_PROBLEM REQUIREMENTS_: Format every line of text in the rows below as one numbered list, skipping blank lines and leaving the pictures out.

_DATASET EXTRACT_:
++++

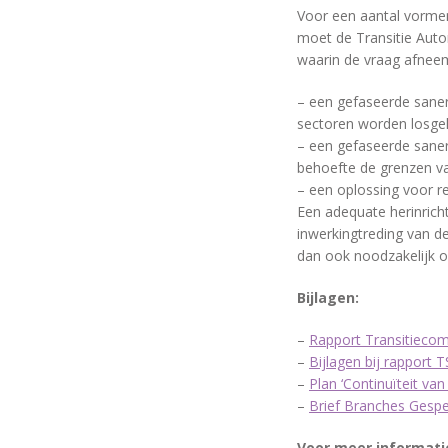
Voor een aantal vorme
moet de Transitie Autor
waarin de vraag afneem
– een gefaseerde saner
sectoren worden losgela
– een gefaseerde saner
behoefte de grenzen v
– een oplossing voor r
Een adequate herinrich
inwerkingtreding van de
dan ook noodzakelijk om
Bijlagen:
–
Rapport Transitiecom
–
Bijlagen bij rapport T
–
Plan ‘Continuïteit va
–
Brief Branches Gespe
Voor meer informati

++++

_EXERCISE RESULT_:
1. Voor een aantal vorme
2. moet de Transitie Autor
3. waarin de vraag afneem
4. – een gefaseerde saner
5. sectoren worden losgela
6. – een gefaseerde saner
7. behoefte de grenzen v
8. – een oplossing voor r
9. Een adequate herinrich
10. inwerkingtreding van de
11. dan ook noodzakelijk om
12. Bijlagen:
13. –
14. Rapport Transitiecom
15. –
16. Bijlagen bij rapport T
17. –
18. Plan ‘Continuïteit va
19. –
20. Brief Branches Gespe
21. Voor meer informati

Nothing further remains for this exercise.